Biomol Ther  
Neuroprotective Effects of Spinosin on Recovery of Learning and Memory in a Mouse Model of Alzheimer’s Disease
Fanxing Xu1,2, Bosai He3, Feng Xiao3, Tingxu Yan4, Kaishun Bi5, Ying Jia3,* and Zhenzhong Wang1,*
1Jiangsu Kangyuan Pharmaceutical Co., Ltd., Lianyungang 222047,
2Wuya College of Innovation, Shenyang Pharmaceutical University, Shenyang 110016,
3Faculty of Functional Food and Wine, Shenyang Pharmaceutical University, Shenyang 110016,
4School of Traditional Chinese Materia Medica, Shenyang Pharmaceutical University, Shenyang 110016,
5School of Pharmacy, Shenyang Pharmaceutical University, Shenyang 110016, China
E-mail: jiayingsyphu@126.com (Jia Y), wzhzh-nj@163.com (Wang Z)

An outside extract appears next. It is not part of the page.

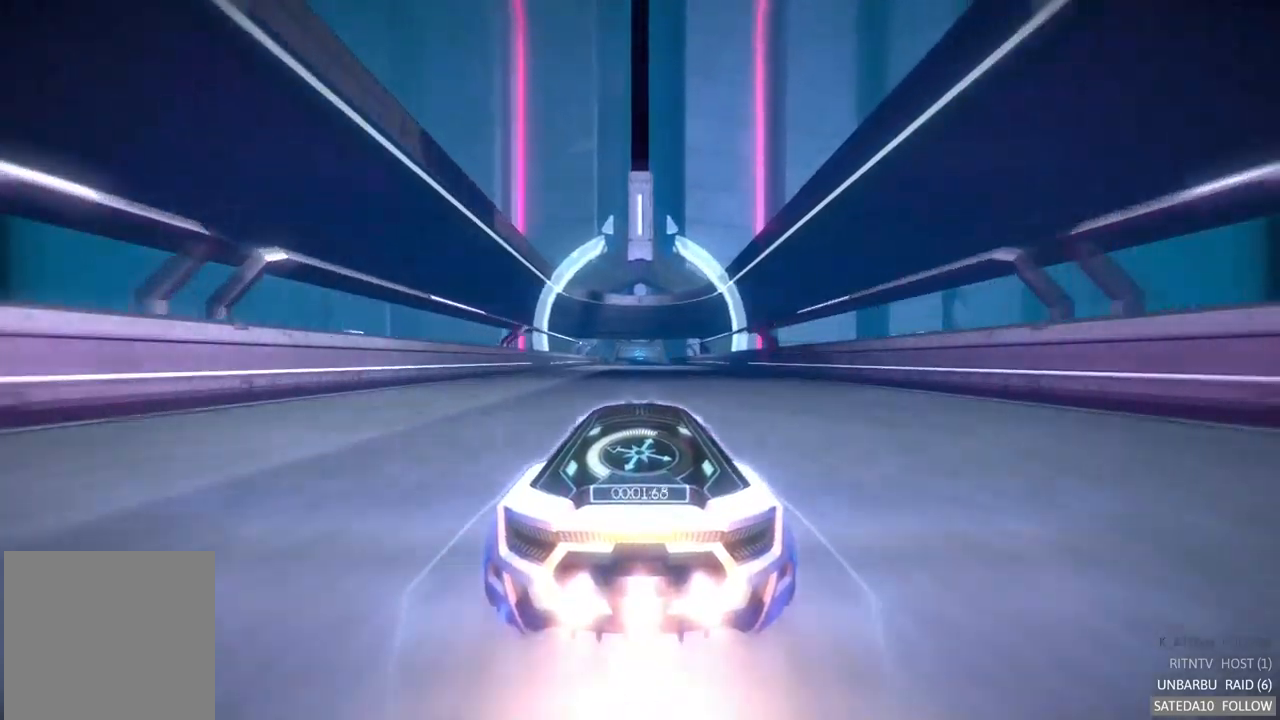
{"buttons": ["A", "R2"], "left_stick": "center", "right_stick": "center", "events": []}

Tel: +86-24-2398-6933 (Jia Y), +86-518-8115-2367 (Wang Z)
Fax: +86-24-2398-6259 (Jia Y), +86-518-8115-2367 (Wang Z)
Received: March 19, 2018; Revised: May 2, 2018; Accepted: May 8, 2018; Published online: June 21, 2018.
© The Korean Society of Applied Pharmacology. All rights reserved.

Abstract
Previous studies have shown that spinosin was implicated in the modulation of sedation and hypnosis, while its effects on learning and memory deficits were rarely reported. The aim of this study is to investigate the effects of spinosin on the improvement of cognitive impairment in model mice with Alzheimer’s disease (AD) induced by Aβ1-42 and determine the underlying mechanism. Spontaneous locomotion assessment and Morris water maze test were performed to investigate the impact of spinosin on behavioral activities, and the pathological changes were assayed by biochemical analyses and histological assay. After 7 days of intracerebroventricular (ICV) administration of spinosin (100 μg/kg/day), the cognitive impairment of mice induced by Aβ1-42 was significantly attenuated. Moreover, spinosin treatment effectively decreased the level of malondialdehyde (MDA) and Aβ1-42 accumulation in hippocampus. Aβ1-42 induced alterations in the expression of brain derived neurotrophic factor (BDNF) and B-cell lymphoma-2 (Bcl-2), as well as inflammatory response in brain were also reversed by spinosin treatment. These results indicated that the ameliorating effect of spinosin on cognitive impairment might be mediated through the regulation of oxidative stress, inflammatory process, apoptotic program and neurotrophic factor expression,suggesting that spinosin might be beneficial to treat learning and memory deficits in patients with AD via multi-targets.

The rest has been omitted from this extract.